Sandra Hempel recounts the horrific death tolls as cholera swept across the Continent. Ultimately, it landed on Britain's shores, in Sunderland. Attempts to quarantine ships and fumigate cargos all came to naught, not least because the authorities had no idea what caused the disease or how it spread. Isabella Hazard, a 12-year-old whose parents ran a pub popular with shipworkers, was the first to die. Soon thousands followed.

During this outbreak, John Snow was a Newcastle surgeon's apprentice, and he tended miners stricken with the disease. A shy, serious young man from a poor background, Snow moved to London to finish his training. He specialised in anaesthesia, experimenting with ether and then chloroform, and established a solid reputation. But when cholera returned in 1848, he set out - in his quiet, methodical way - to discover how it spread.

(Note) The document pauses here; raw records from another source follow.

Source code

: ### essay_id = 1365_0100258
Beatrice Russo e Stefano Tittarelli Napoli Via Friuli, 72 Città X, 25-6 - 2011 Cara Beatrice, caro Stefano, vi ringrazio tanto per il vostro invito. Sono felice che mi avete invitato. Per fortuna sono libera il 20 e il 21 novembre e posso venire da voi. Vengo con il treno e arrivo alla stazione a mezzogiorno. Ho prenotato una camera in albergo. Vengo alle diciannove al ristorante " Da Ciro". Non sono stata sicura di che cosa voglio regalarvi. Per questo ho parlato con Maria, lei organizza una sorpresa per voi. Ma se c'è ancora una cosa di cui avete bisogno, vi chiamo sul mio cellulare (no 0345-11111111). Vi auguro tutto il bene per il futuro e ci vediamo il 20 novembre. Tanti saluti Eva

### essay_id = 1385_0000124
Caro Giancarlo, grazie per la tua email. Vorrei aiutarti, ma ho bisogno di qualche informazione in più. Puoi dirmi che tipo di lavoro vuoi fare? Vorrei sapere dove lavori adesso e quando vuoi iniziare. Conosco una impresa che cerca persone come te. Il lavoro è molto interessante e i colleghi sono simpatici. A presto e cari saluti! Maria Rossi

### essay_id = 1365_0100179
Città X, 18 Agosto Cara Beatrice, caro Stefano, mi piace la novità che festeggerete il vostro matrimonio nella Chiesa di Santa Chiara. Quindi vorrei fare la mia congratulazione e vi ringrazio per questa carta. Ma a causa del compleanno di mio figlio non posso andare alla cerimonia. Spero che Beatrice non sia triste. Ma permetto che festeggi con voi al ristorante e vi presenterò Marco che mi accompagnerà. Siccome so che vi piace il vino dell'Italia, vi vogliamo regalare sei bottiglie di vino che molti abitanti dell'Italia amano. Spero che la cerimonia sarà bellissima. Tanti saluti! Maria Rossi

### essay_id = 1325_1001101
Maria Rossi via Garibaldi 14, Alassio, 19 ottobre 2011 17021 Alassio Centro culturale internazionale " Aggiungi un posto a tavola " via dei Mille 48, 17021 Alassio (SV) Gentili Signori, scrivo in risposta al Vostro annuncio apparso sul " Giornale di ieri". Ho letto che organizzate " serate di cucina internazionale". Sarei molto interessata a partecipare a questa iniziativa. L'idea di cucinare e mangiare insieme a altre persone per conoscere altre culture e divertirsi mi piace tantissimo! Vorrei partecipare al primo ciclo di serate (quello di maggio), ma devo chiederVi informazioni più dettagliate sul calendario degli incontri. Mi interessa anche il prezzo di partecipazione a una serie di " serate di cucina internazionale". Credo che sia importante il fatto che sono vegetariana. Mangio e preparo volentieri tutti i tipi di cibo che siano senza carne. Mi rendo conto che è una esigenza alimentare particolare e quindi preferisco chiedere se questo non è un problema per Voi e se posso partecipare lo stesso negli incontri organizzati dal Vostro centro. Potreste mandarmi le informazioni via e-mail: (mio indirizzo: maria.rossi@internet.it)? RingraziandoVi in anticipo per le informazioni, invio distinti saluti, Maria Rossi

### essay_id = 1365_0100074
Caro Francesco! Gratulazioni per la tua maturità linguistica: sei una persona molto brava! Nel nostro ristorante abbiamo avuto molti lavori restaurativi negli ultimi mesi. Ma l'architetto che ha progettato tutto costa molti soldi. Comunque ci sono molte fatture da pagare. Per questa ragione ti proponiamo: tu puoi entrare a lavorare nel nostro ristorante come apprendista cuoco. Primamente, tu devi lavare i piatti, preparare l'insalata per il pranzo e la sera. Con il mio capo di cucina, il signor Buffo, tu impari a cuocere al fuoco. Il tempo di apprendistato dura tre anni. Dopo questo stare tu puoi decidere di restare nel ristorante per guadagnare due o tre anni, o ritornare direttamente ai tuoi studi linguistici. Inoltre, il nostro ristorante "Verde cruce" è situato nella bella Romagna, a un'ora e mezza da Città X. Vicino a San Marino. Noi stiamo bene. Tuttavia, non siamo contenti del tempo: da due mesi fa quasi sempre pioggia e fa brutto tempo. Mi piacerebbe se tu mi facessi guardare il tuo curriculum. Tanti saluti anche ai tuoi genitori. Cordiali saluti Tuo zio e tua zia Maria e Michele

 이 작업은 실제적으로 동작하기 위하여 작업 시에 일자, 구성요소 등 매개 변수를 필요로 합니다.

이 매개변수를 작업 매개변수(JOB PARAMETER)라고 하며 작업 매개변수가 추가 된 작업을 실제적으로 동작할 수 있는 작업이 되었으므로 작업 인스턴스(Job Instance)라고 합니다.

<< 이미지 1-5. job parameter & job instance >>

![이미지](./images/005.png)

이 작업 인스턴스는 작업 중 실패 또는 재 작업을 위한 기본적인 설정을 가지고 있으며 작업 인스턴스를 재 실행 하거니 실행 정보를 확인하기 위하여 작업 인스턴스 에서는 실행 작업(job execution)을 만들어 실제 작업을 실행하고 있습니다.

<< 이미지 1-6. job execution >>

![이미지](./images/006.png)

Meanwhile, a scientific inquiry had been launched, the first paid out of the public purse. Unfortunately, every one was convinced that cholera was triggered by nasty smells and vapours. When Snow's meticulous fieldwork showed that polluted drinking water, contaminated with infected sewage, was responsible, no one believed him. Hailed today as the father of epidemiology, Snow died of kidney failure, aged 45, before his classic detective work won the acclaim it deserved.

The history of that official myopia, combined with the greed of private water companies, has resonances for 21st-century Britain. Read this fascinating and entertaining book and - for a start - tap water will never be boring again.